W Brukseli rozpoczął się w czwartek dwudniowy szczyt UE poświęcony reformom eurolandu, które mają wzmocnić unię walutową, co rodzi obawy, że pogłębią się podziały w UE. Tematem są m.in. nadzór bankowy oraz fundusze dla państw euro dokonujących reform.

Ponadto spodziewane jest przyjęcie deklaracji strefy euro o Grecji z wyrazem uznania dla dokonywanych przez ten kraj reform, ale - jak mówiły przed szczytem źródła UE - jeszcze bez decyzji w sprawie przyznania Grecji dodatkowego czasu na osiągnięcie surowych celów fiskalnych.

Szczyt UE w ogromnej części poświęcony będzie pogłębianiu unii walutowej w oparciu o propozycje szefa Rady Europejskiej Hermana Van Rompuya zawarte w raporcie pt. "W kierunku rzeczywistej unii walutowej". Van Rompuy z góry zapowiedział, że jego propozycje mają być przedmiotem decyzji dopiero na szczycie UE grudniu. Teraz przywódcy mają je przedyskutować.

Choć te propozycje w większości dotyczą tylko 17 państw eurolandu, szczyt odbywa się w formule 27 przywódców państw i rządów z całej UE. W preambule do projektu wniosków ze szczytu podkreślono, że "proces w kierunku pogłębienia unii walutowej i gospodarczej (...) powinien charakteryzować się otwartością i przejrzystością wobec państw członkowskich spoza euro".
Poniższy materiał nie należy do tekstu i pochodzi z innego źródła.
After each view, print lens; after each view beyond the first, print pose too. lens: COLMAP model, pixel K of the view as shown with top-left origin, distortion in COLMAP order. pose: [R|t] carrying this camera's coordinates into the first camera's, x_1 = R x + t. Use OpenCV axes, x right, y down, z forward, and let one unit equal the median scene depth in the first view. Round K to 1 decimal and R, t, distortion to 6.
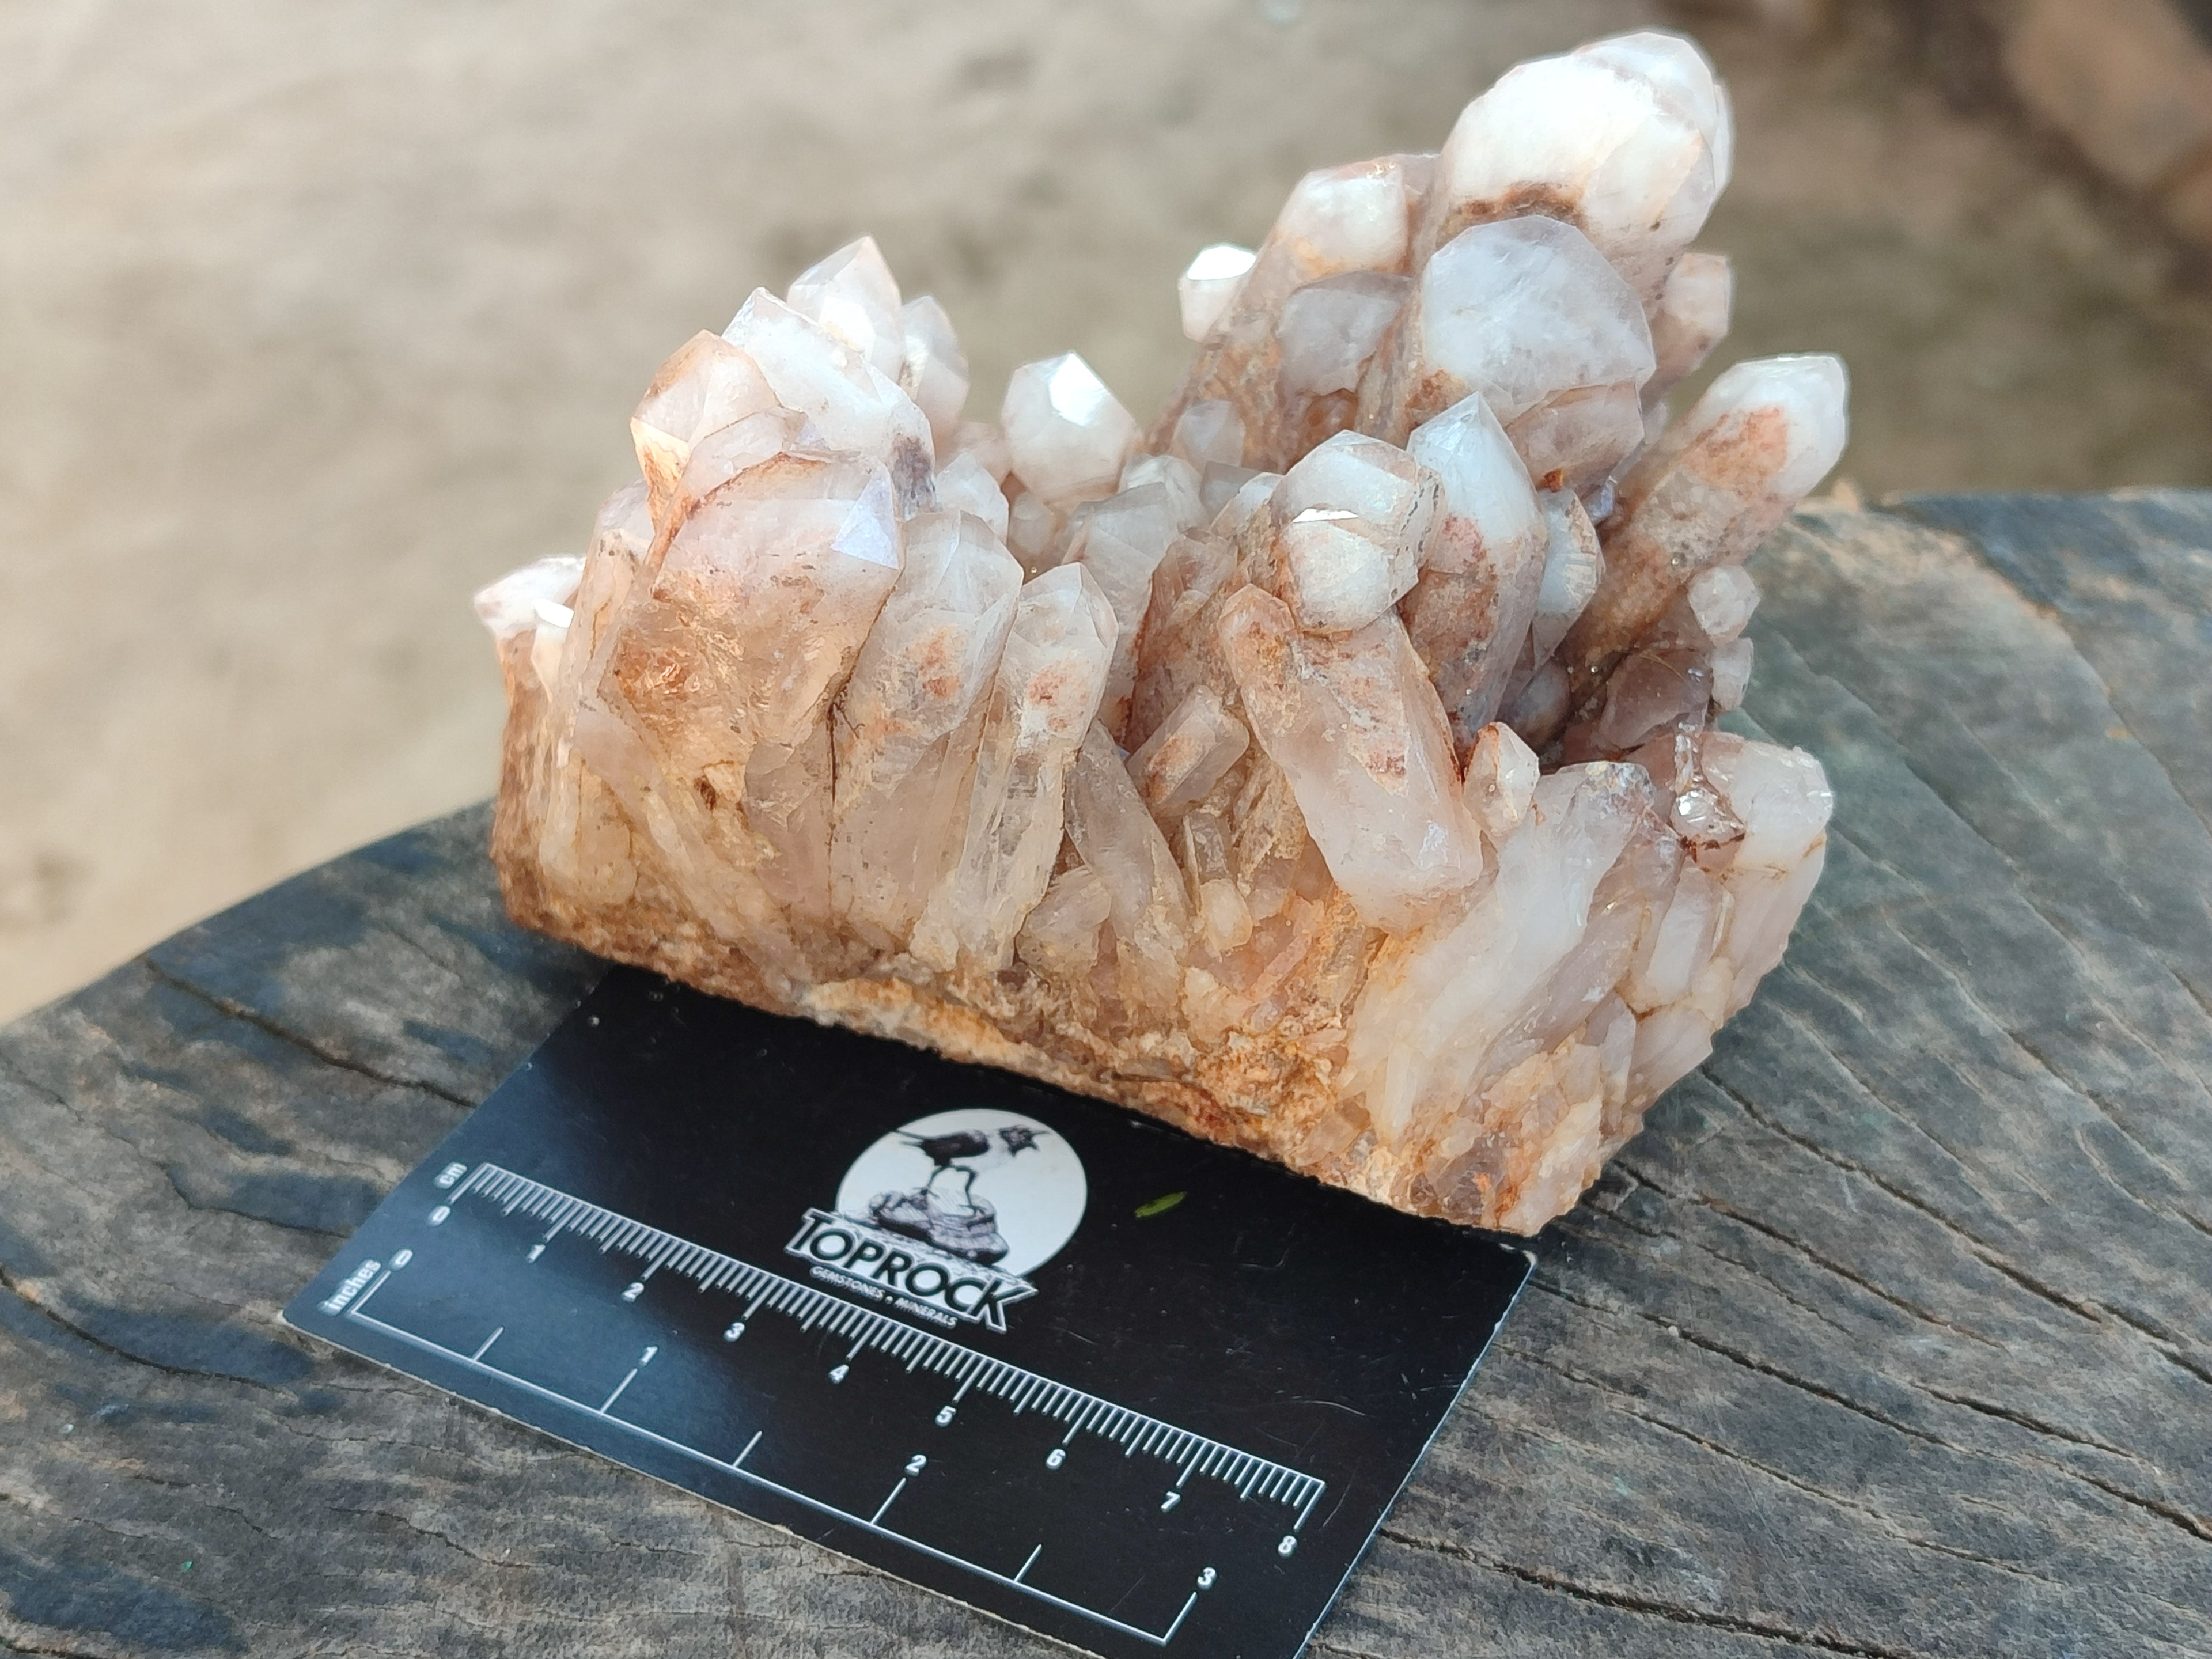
lens RADIAL K [[3320.1, 0, 1106.0], [0, 3320.1, 829.5], [0, 0, 1]] dist [0.366977, -2.645028]
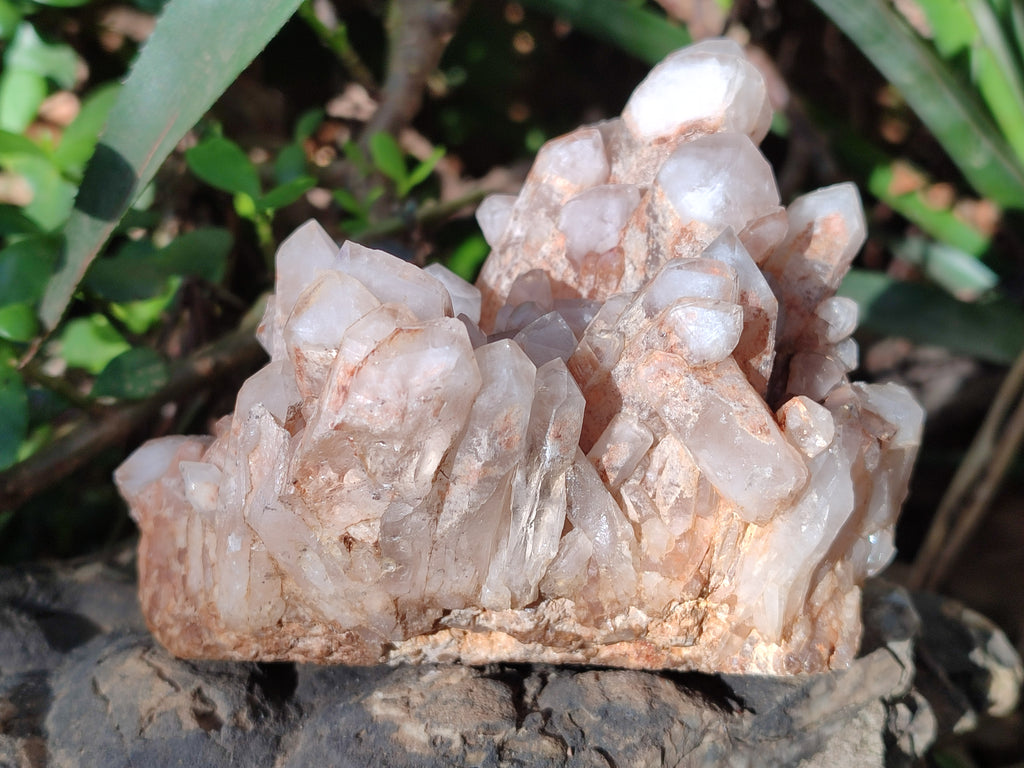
lens RADIAL K [[1537.0, 0, 512.0], [0, 1537.0, 384.0], [0, 0, 1]] dist [0.366977, -2.645028]
pose [[0.928857, -0.208444, 0.306227, -0.266261], [0.235377, 0.970436, -0.053393, -0.027485], [-0.286045, 0.121673, 0.950460, 0.224339]]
"W UE mamy już wiele prędkości i może to właśnie jest źródłem problemów. Potrzebujemy więcej jedności" - mówił wchodząc na szczyt szef Parlamentu Europejskiego Martin Schulz. Tymczasem w środę prezydent Francji Francois Hollande w wywiadzie dla kilku gazet wprost opowiedział się za "Europą dwóch prędkości" i dalszą integracją eurolandu. Tę propozycję skrytykowały źródła niemieckie, a sama kanclerz Angela Merkel zapewniała, że zacieśniając współpracę w eurolandzie, Niemcy nie chcą dzielić UE na strefę euro i resztę.

Jako pierwszy element zacieśniania unii walutowej na szczycie omawiany będzie europejski nadzór nad 6 tys. banków znajdujących się w krajach eurolandu. Wciąż nierozwiązaną kwestią pozostaje udział w tym nadzorze państw, które dopiero w przyszłości planują wejście do eurolandu a także - na jakich zasadach ma się to odbywać.

Przed szczytem premier Donald Tusk mówił, że negocjacje zmierzają w pożądanym przez Polskę kierunku. "Czyli: równe prawa i równe obowiązki dla państw goszczących (filie banków - PAP) i dla państw macierzystych banków, i przede wszystkim równe prawa i obowiązki dla państw ze strefy euro i spoza strefy euro - powiedział. - My wyraźnie mówiliśmy, że w innym przypadku Polska nie będzie zainteresowana uczestniczeniem w tym projekcie".

"Sprawiedliwe" traktowanie krajów spoza euro postuluje najnowszy projekt wniosków na czwartkowo-piątkowy szczyt UE.

Tymczasem Paryż i Berlin wciąż mają różne stanowiska ws. kalendarza przyjmowania europejskiego nadzoru bankowego. Francja, Hiszpania i inne kraje tzw. Południa a także Komisja Europejska naciskają, by nadzór zaczął działać od początku przyszłego roku. Taka była też wymowa czerwcowej deklaracji szczytu eurolandu. Wdrożenie skutecznego wspólnego nadzoru uznano wówczas za wstępny warunek bezpośredniego dokapitalizowywania banków z ratunkowego funduszu strefy euro EMS. Niemcy mówią jednak, że ten kalendarz jest nierealistyczny.

Wśród propozycji raportu Van Rompuya jest też osobny od budżetu UE instrument finansowy eurolandu. Miałby on być utworzony w "średniej perspektywie" jako nowy "mechanizm solidarności" dla dokonujących ciężkich reform państw eurolandu - tak by łagodzić w tych krajach skutki kryzysu np. na rynku pracy. By te środki otrzymywać - jak wynika z dokumentu - kraje musiałyby zobowiązać się do reform w osobnym kontrakcie z unijnymi instytucjami.

Niemcy, którzy są inicjatorami tego pomysłu jako alternatywy dla euroobligacji, naciskają, by nie nazywać go "budżetem eurolandu". Merkel w czwartek mówiła, że to "fundusz solidarności" przeznaczony na wsparcie konkretnych reform, służących poprawie konkurencyjności krajów strefy euro.